Eric Swabb served in Iraq as a Marine infantry officer from September 2004 to March 2005 and is a current member of Vets for Freedom. He led a platoon in Alpha Company, 2nd Light Armored Reconnaissance Battalion, and participated in combat operations in the Fallujah area, including Operation Al Fajr. After the battle for Fallujah in November 2004, he was in charge of a U.S.-Iraqi combat outpost in a town near the city. Swabb planned and executed counterinsurgency operations in partnership with the Iraqi Army that engaged local tribes and dismantled three insurgent cells. He was awarded the Navy and Marine Corps Commendation Medal for Valor and Combat Action Ribbon for his service in Iraq. After ending active duty in 2006, Swabb enrolled at Harvard Law School, where he is now a third-year J.D. candidate. Since returning from Iraq, he has published articles and op-eds on the war in the Wall Street Journal, Boston Globe, Christian Science Monitor, Baltimore Sun, and Marine Corps Gazette. He has also made television and radio appearances regarding the Iraq War on BBC World News, BBC Radio, National Public Radio, New England Cable News, and local radio stations. Swabb holds a B.A. in political science from Columbia University.
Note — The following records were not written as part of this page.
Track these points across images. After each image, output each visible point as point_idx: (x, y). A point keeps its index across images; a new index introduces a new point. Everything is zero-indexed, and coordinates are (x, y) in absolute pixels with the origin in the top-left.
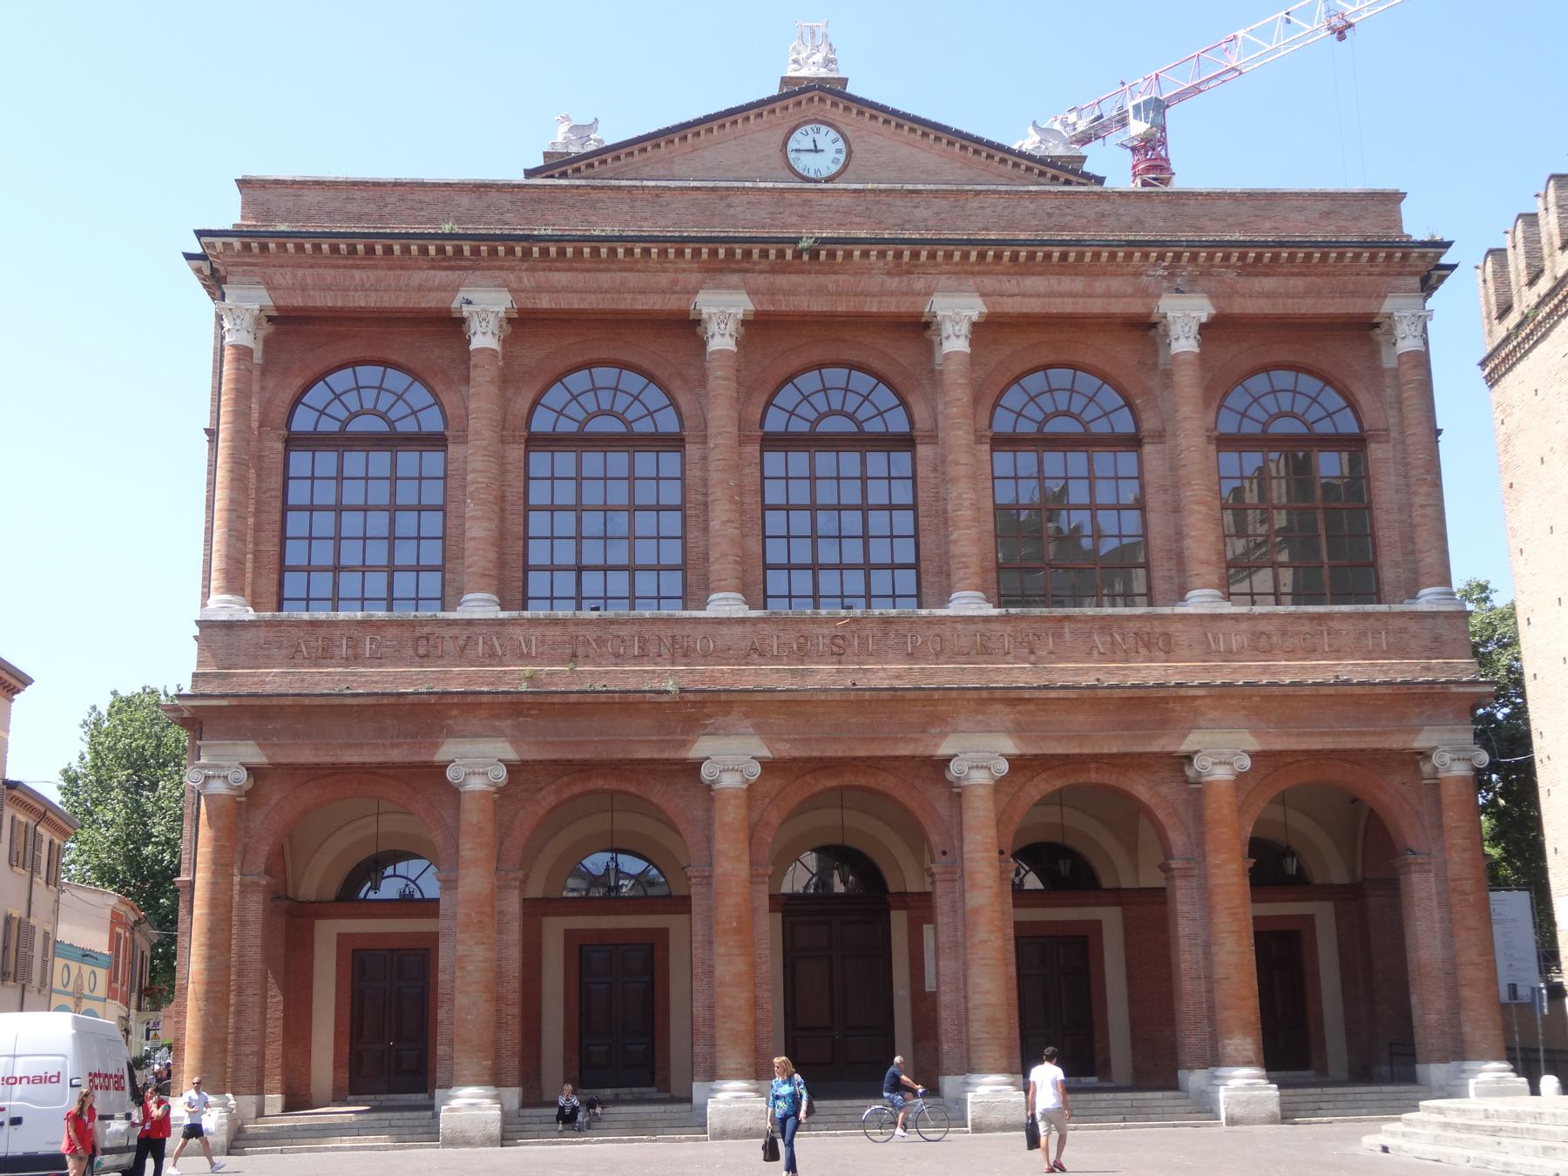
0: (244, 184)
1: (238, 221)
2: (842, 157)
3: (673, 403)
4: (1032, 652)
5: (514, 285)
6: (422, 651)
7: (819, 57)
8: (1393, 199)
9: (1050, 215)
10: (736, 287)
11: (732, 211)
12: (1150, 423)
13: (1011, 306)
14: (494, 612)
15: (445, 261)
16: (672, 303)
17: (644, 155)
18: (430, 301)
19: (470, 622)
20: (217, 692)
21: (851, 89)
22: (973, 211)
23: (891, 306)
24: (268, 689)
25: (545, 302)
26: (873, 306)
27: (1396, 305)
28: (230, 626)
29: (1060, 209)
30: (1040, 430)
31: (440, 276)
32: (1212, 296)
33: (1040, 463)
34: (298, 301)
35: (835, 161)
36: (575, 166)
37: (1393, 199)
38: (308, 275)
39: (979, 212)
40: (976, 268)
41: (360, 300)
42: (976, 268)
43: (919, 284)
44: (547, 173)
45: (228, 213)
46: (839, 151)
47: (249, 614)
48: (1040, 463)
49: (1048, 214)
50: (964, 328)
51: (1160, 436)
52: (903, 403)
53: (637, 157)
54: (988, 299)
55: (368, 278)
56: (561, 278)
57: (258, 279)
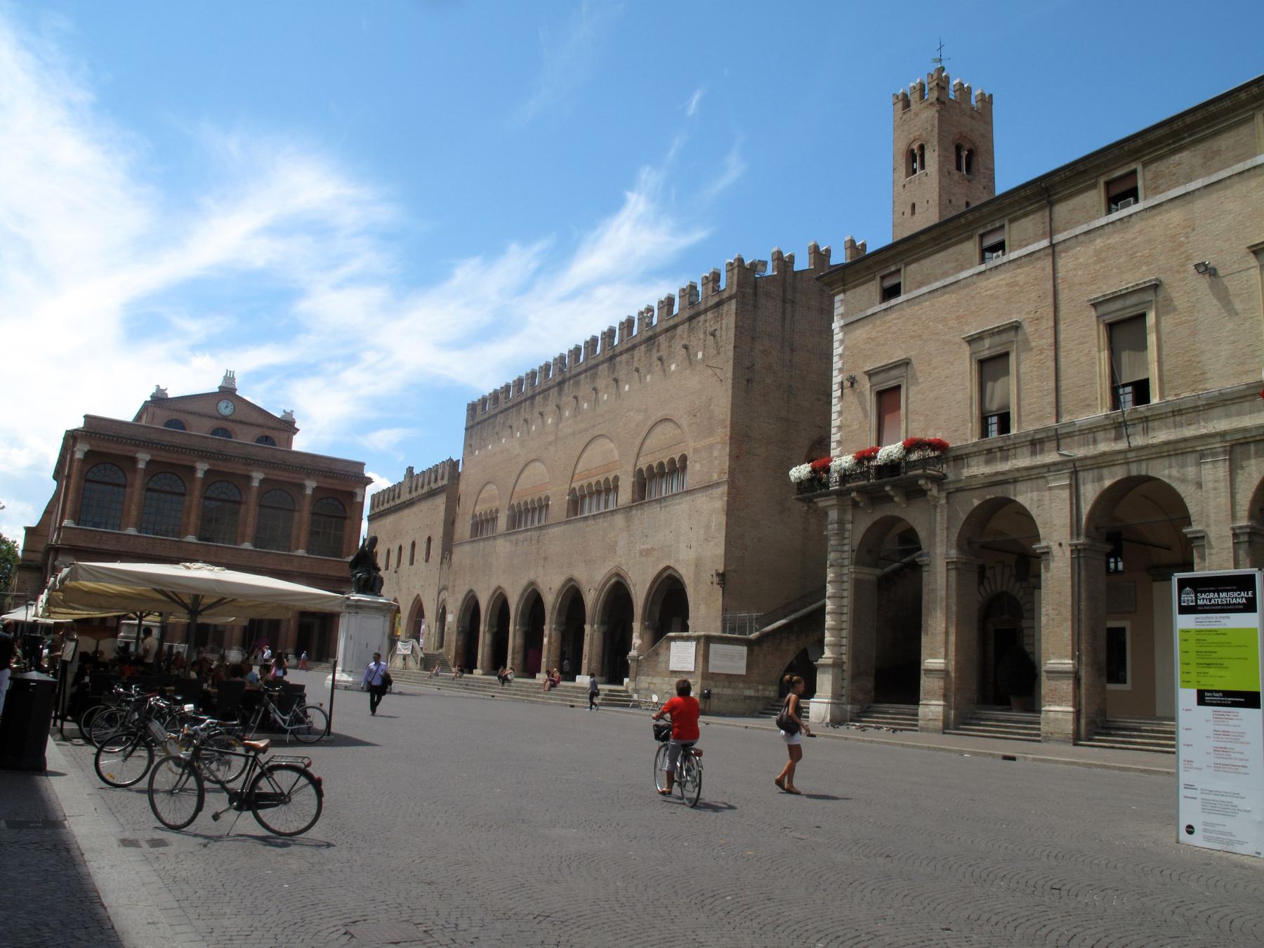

Danielle Pletka is the vice president for foreign and defense policy studies at AEI. Her research areas include the Middle East, South Asia, terrorism, and weapons proliferation. Before coming to AEI, Ms. Pletka served for ten years as a senior professional staff member for the Near East and South Asia on the U.S. Senate Committee on Foreign Relations. Since joining AEI, Ms. Pletka has developed a conference series on rebuilding post-Saddam Iraq, directed a project on democracy in the Arab world, and designed a project to track global business in Iran. She was a member of the congressionally mandated U.S. Institute of Peace Task Force on the United Nations, which released its final report in 2005. She recently coedited Dissent and Reform in the Arab World: Empowering Democrats (AEI Press, 2008) and coauthored Iranian Influence in the Levant, Iraq, and Afghanistan (AEI, 2008).